*What to produce*. Format the text of all the records below as a JSON list of strings, with one string per line and no blank lines.

*Dataset entries*.
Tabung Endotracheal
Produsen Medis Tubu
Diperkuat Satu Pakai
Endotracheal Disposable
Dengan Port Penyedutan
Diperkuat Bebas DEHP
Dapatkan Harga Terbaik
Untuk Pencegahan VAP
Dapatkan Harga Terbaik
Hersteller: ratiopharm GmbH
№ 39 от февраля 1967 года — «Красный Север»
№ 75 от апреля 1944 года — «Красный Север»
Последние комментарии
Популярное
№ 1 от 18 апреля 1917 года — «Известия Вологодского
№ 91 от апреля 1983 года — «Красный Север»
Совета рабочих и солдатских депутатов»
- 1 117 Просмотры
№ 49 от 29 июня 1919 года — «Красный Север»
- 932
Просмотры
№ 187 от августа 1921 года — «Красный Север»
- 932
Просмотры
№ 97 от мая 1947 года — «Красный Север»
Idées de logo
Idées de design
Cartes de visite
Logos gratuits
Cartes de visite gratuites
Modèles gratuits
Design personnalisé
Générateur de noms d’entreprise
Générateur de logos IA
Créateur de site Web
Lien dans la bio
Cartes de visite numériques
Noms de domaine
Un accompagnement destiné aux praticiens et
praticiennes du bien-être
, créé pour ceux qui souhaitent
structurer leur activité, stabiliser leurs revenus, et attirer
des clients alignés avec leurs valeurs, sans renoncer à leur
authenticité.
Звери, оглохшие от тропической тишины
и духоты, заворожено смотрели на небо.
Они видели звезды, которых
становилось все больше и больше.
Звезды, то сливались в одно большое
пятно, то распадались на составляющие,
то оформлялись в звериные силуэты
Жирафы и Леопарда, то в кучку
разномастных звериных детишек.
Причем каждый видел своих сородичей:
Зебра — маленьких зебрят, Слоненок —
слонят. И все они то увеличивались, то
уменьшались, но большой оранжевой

*Solved exercise*.
[
  "Tabung Endotracheal",
  "Produsen Medis Tubu",
  "Diperkuat Satu Pakai",
  "Endotracheal Disposable",
  "Dengan Port Penyedutan",
  "Diperkuat Bebas DEHP",
  "Dapatkan Harga Terbaik",
  "Untuk Pencegahan VAP",
  "Dapatkan Harga Terbaik",
  "Hersteller: ratiopharm GmbH",
  "№ 39 от февраля 1967 года — «Красный Север»",
  "№ 75 от апреля 1944 года — «Красный Север»",
  "Последние комментарии",
  "Популярное",
  "№ 1 от 18 апреля 1917 года — «Известия Вологодского",
  "№ 91 от апреля 1983 года — «Красный Север»",
  "Совета рабочих и солдатских депутатов»",
  "- 1 117 Просмотры",
  "№ 49 от 29 июня 1919 года — «Красный Север»",
  "- 932",
  "Просмотры",
  "№ 187 от августа 1921 года — «Красный Север»",
  "- 932",
  "Просмотры",
  "№ 97 от мая 1947 года — «Красный Север»",
  "Idées de logo",
  "Idées de design",
  "Cartes de visite",
  "Logos gratuits",
  "Cartes de visite gratuites",
  "Modèles gratuits",
  "Design personnalisé",
  "Générateur de noms d’entreprise",
  "Générateur de logos IA",
  "Créateur de site Web",
  "Lien dans la bio",
  "Cartes de visite numériques",
  "Noms de domaine",
  "Un accompagnement destiné aux praticiens et",
  "praticiennes du bien-être",
  ", créé pour ceux qui souhaitent",
  "structurer leur activité, stabiliser leurs revenus, et attirer",
  "des clients alignés avec leurs valeurs, sans renoncer à leur",
  "authenticité.",
  "Звери, оглохшие от тропической тишины",
  "и духоты, заворожено смотрели на небо.",
  "Они видели звезды, которых",
  "становилось все больше и больше.",
  "Звезды, то сливались в одно большое",
  "пятно, то распадались на составляющие,",
  "то оформлялись в звериные силуэты",
  "Жирафы и Леопарда, то в кучку",
  "разномастных звериных детишек.",
  "Причем каждый видел своих сородичей:",
  "Зебра — маленьких зебрят, Слоненок —",
  "слонят. И все они то увеличивались, то",
  "уменьшались, но большой оранжевой"
]